-- What is expected --
Format the text lines from all the rows below as a numbered list, leaving out blank lines and any pictures.

----

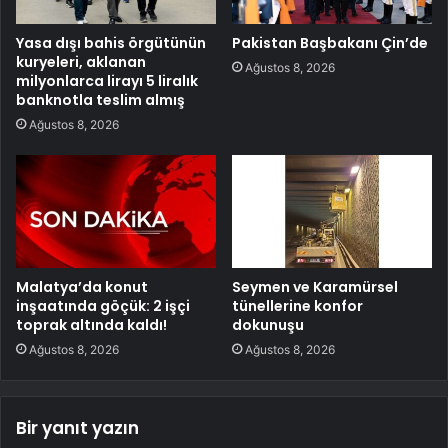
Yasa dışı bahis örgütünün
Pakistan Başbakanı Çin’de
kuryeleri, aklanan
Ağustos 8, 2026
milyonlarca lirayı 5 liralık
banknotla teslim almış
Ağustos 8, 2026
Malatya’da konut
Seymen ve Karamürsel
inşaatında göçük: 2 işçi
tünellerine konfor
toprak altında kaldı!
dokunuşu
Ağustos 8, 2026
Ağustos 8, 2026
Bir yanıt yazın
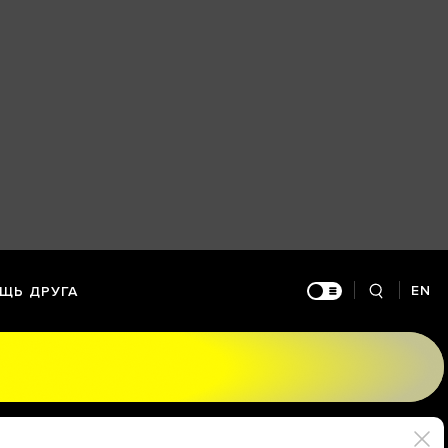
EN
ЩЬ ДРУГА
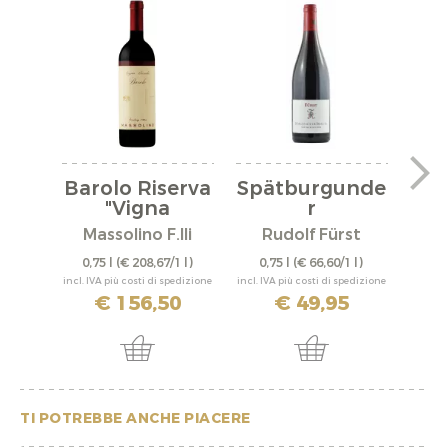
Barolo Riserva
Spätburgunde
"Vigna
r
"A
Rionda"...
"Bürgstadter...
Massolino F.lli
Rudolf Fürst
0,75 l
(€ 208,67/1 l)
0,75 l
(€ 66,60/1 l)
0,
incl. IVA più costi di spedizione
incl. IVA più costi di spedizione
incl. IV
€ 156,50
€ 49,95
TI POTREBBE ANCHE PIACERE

----

-- Solution to the problem --
1. Yasa dışı bahis örgütünün
2. Pakistan Başbakanı Çin’de
3. kuryeleri, aklanan
4. Ağustos 8, 2026
5. milyonlarca lirayı 5 liralık
6. banknotla teslim almış
7. Ağustos 8, 2026
8. Malatya’da konut
9. Seymen ve Karamürsel
10. inşaatında göçük: 2 işçi
11. tünellerine konfor
12. toprak altında kaldı!
13. dokunuşu
14. Ağustos 8, 2026
15. Ağustos 8, 2026
16. Bir yanıt yazın
17. EN
18. ЩЬ ДРУГА
19. Barolo Riserva
20. Spätburgunde
21. "Vigna
22. r
23. "A
24. Rionda"...
25. "Bürgstadter...
26. Massolino F.lli
27. Rudolf Fürst
28. 0,75 l
29. (€ 208,67/1 l)
30. 0,75 l
31. (€ 66,60/1 l)
32. 0,
33. incl. IVA più costi di spedizione
34. incl. IVA più costi di spedizione
35. incl. IV
36. € 156,50
37. € 49,95
38. TI POTREBBE ANCHE PIACERE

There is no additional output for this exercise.